Be vigilant to lessen the spread of COVID-19 this holiday season
These are the Carter County COVID-19 facts as of Friday: 42 deaths, which is 1.1 percent of deaths statewide; a daily rate of 68.1 cases per day over the last seven days; and over the last 14 days Carter County has had an average 33.7 new cases per day. For the 14 days prior, the average was 21.9.
Over the last seven days, Carter County has averaged 193.3 tests per day, which equals to 34.3 tests per 10,000 residents per day. Over the past days, the average percent positive was 19.4 percent, which means that all nursing homes in the county are locked down due to COVID-19. This means no visitors, no one going in or out except for employees.
As of November 8, Carter County has been in the red zone.
The holidays are on us, so is flu season and winter. The numbers remind us that there is no holiday for the spread of COVID-19. We must be vigilant to lessen the spread of COVID this holiday season. The rising number of COVID-19 cases in Carter County and Northeast Tennessee — 61 Thursday in Carter County — serves as a wake-up call. The statistics are sobering. It’s important that we face the coronavirus facts and figures. And it’s even more important that we don’t forget that the growing death toll numbers are not just statistics. They represent people whose lives have been tragically cut short —including people here in Carter County.
The rising number of cases in Carter County and Northeast Tennessee serves as a wake-up call. Our number are among the highest in the state, per 100,000 residents.
The 2020 holiday season might be one of the bleakest experienced by many Americans. With colder weather confining people indoors, public health experts say we might see as many at 3,000 deaths a day in the U.S. during the month of December.
One projection by the Institute for Health Metrics and Evaluation warns that with current interventions the pandemic death toll in America will surpass 410,000 by New Year’s Day. If we take the “herd immunity” and have no interventions, the death toll will reach at least 620,000 by Jan. 1.
Right now, the response by the White House and federal government can be likened to a burning Rome while its leader, Nero, fiddled.
This crisis is a bleak one for our nation. Consider three other periods of significant deaths in America’s history. World War II accounted for a total of 405,399 American deaths, with 291,557 of those in combat. The Civil War’s death toll is estimated to be about 655,000, with 214,938 people dying in combat. The Spanish Flu that ran its course during two years from 1918 to 1920 and resulted in at least 50 million deaths worldwide, about 675,000 occurring in the United States.
The pandemic is well on its way to surpassing in the number of deaths in wars and previous health crises in our nation’s history. As the COVID-19 death toll continues to grow, we might see more than 700,000 American lives lost by the end of next year.
Despite the dangers, we’re now seeing a perfect storm brewing of the potential for the contagion to spread far more rapidly in the coming months. A growing number of people feel “pandemic fatigue.” Many have stopped being diligent in protecting themselves and others through basic but effective actions such as wearing masks, washing hands, and social distancing.
A growing segment of the population is also filled with pandemic anger. They deny the public health crisis is real. Despite the science, some people believe COVID-19 is a hoax that is politically motivated.

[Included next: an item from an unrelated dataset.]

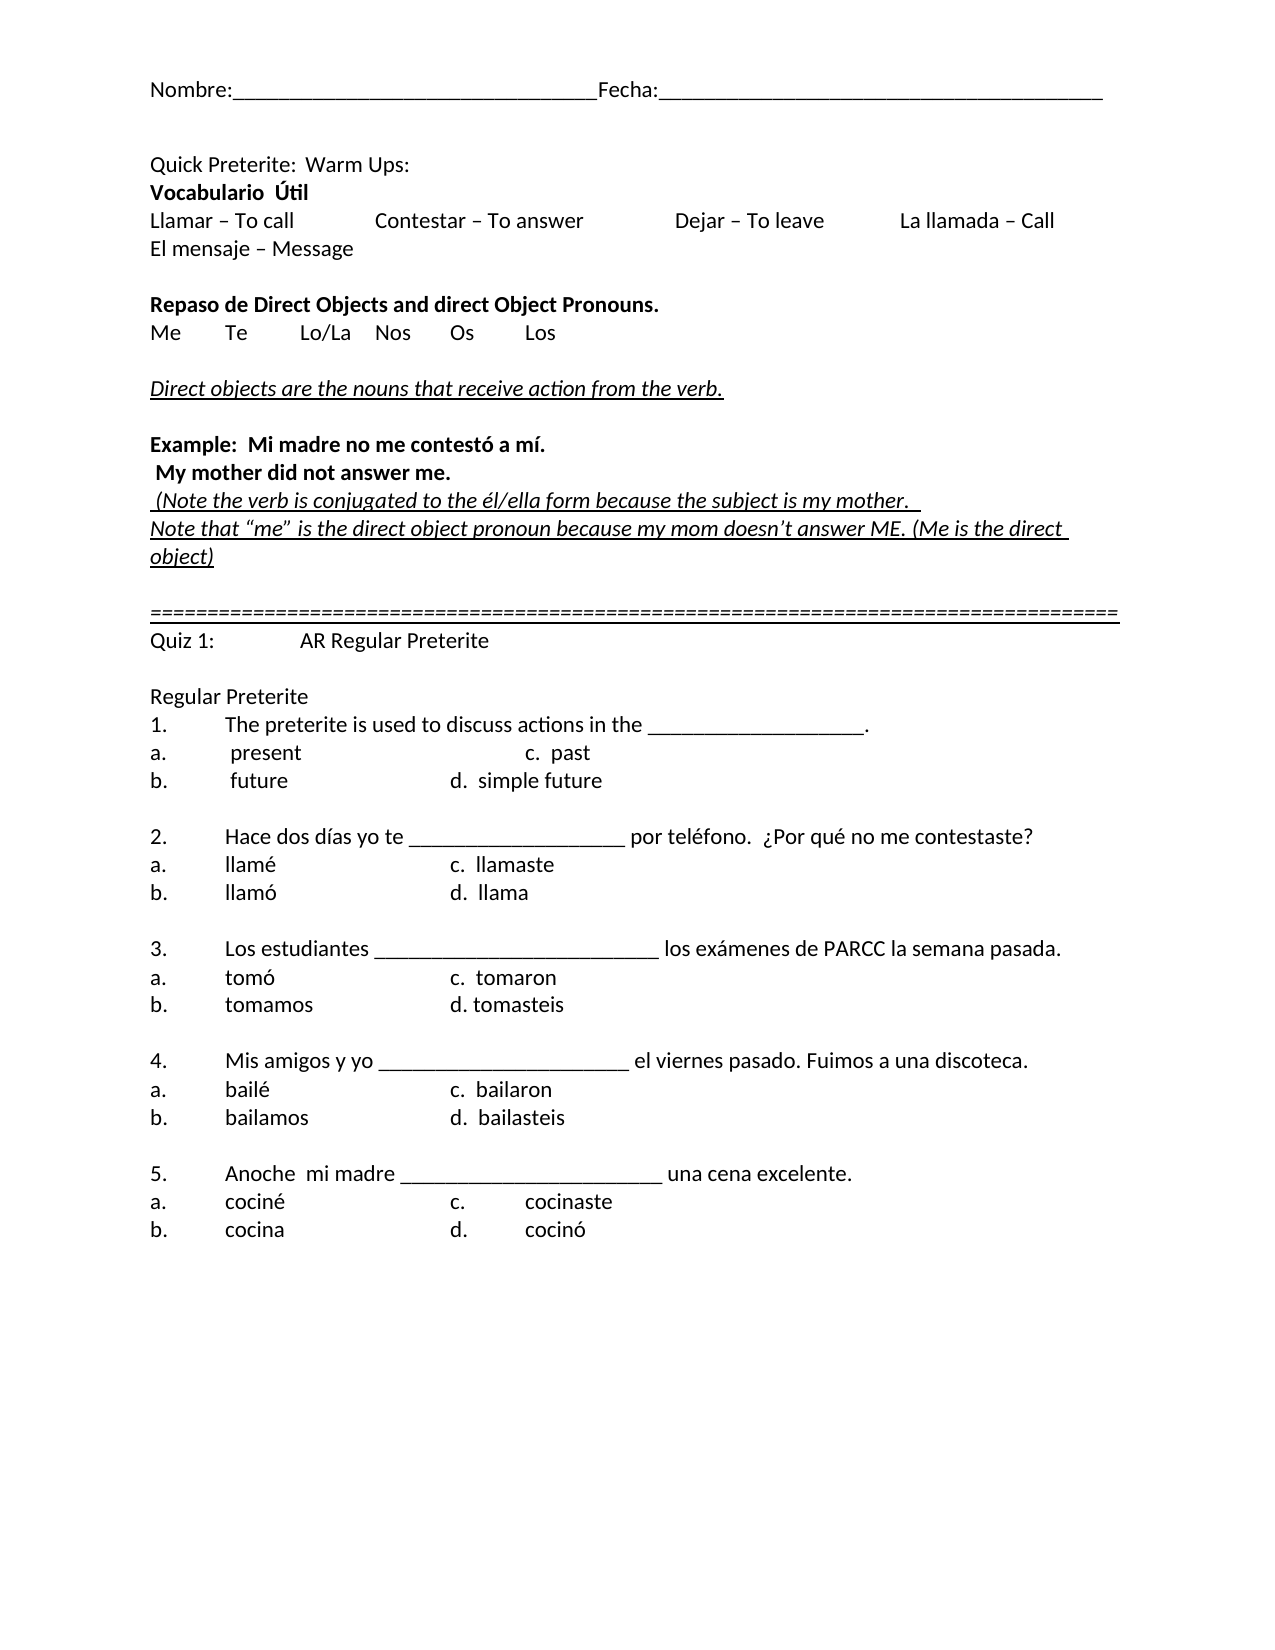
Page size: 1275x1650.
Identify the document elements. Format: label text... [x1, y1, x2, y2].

The good news is that a vaccine may be readily available by spring, and can start to have a meaningful impact on the population.
The winter holidays are a time of festive gatherings of friends and family. People travel long distances to be with loved ones. It’s going to be hard emotionally on many of us to have to restrict our attendance at these parties, meals and other events. But in the year of COVID, the stakes are high.
Let’s remember we’re still in this situation for the long haul. The holidays this year will be a challenge for many of us as we face a more somber and serious winter season. But we can make it down this rough road if we all stick together.
Right now, the moment has come for true leadership. We need our officials, men and women on both sides of the political aisle, to set aside their ideological differences and remind us that we Americans are at our best when we choose to stop fighting and start uniting as a country.
Again, our holiday greeting to you this year: Stay safe. Wear a mask, socially distance, stay away from crowds, and practice good physical hygiene…and get a flu shot.